Oh, to be full! Sometimes overstuffed is a better word. We eat everything on our plate because we don’t want food to go to waste or, because when we were growing up our parents would tell us there were starving children in another country. In the end we may be full but are we fulfilled? 



A typical day for a busy parent: Wake at 5:30am get breakfast, make lunches, get everyone out the door, clean the house, grocery shop, maybe wash a couple loads of laundry, pick kids up from the bus stop, help with homework, make dinner, clean kitchen, bathe kids and put them to bed, and THEN sit down for a few minutes. It was a full day, and tomorrow will be an equally busy and productive day, but are they fulfilling? 

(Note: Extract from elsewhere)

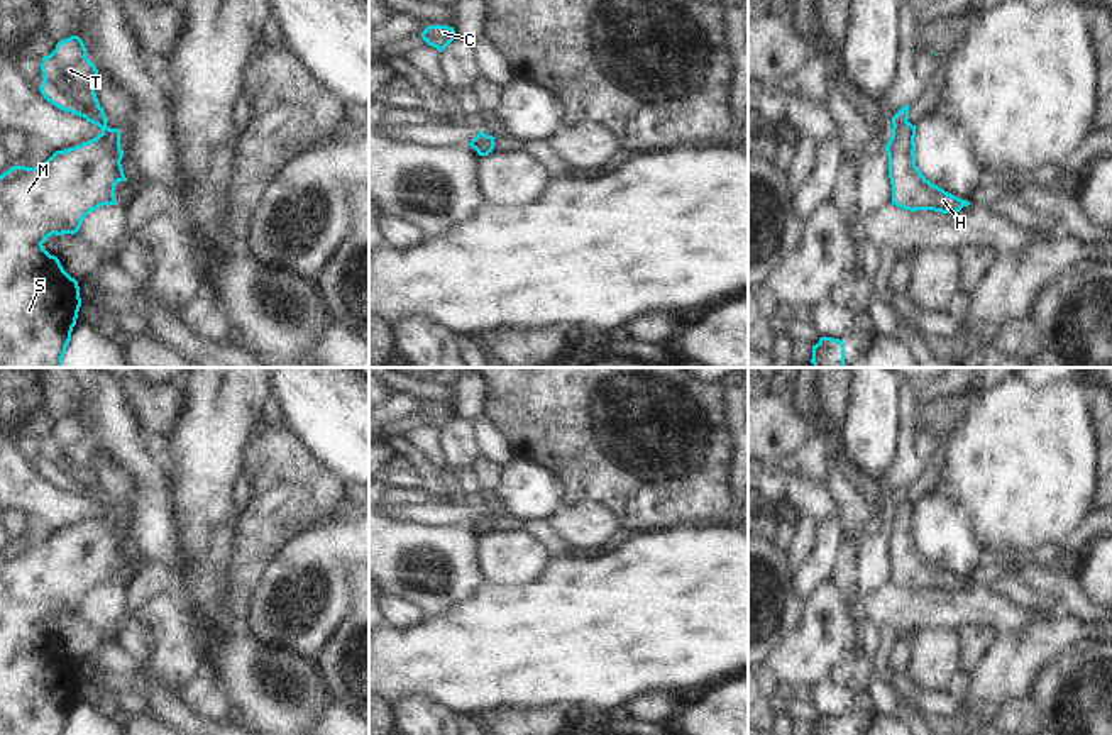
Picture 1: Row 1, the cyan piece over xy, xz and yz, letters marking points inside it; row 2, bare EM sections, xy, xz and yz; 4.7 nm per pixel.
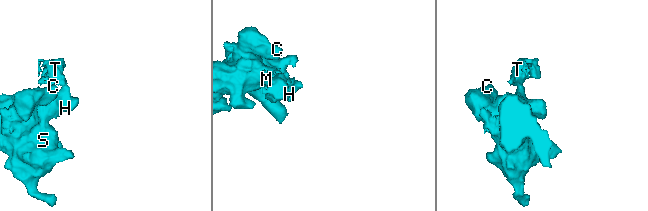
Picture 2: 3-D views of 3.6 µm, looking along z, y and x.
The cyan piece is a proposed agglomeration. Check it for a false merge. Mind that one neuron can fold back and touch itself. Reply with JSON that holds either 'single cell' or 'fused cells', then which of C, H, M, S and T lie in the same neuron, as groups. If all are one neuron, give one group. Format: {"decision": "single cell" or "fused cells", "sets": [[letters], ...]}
{"decision": "fused cells", "sets": [["C", "H", "M", "S"], ["T"]]}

Full is an adjective meaning completely filled; containing all that can be held; filled to the utmost capacity
 or volume. Fulfill is a verb meaning to carry out, or bring to realization, to make complete.

The days of preparation are upon us. These are the days in which we need to move from being filled up with things to finding real fulfillment in Christ. We need to move toward the place and moment where our cup overflows with the joy of being complete in God.

St. Paul exhorts us: May the Lord make you increase and abound in love for one another and for all, so as to strengthen your hearts, to be blameless in holiness before our God and Father.

Jesus wants us to be fulfilled, to be complete. It can be great to be full, but we have to be careful not to mistake fullness for fulfillment. We cannot make a full day or full stomach a substitute for a heart fulfilled in Jesus.

This Advent we need to prepare ourselves for fulfillment. We make a start by emptying ourselves of our failures, our sins, and our shortcomings. By doing so we make room for the Holy Spirit who will fill us with new attitudes and motives. Then, with a heart full of love and good, blameless in holiness, we are ready to be fulfilled, completed in Jesus.

Fulfilled in Jesus we become receivers of His promise. In Him we are made free, free to stand erect and raise our heads because our redemption is at hand.

Our hope is set on God’s promise and His fulfillment. He is coming to fulfill our lives. In receiving Him and His promise we become more than full, we are completely fulfilled.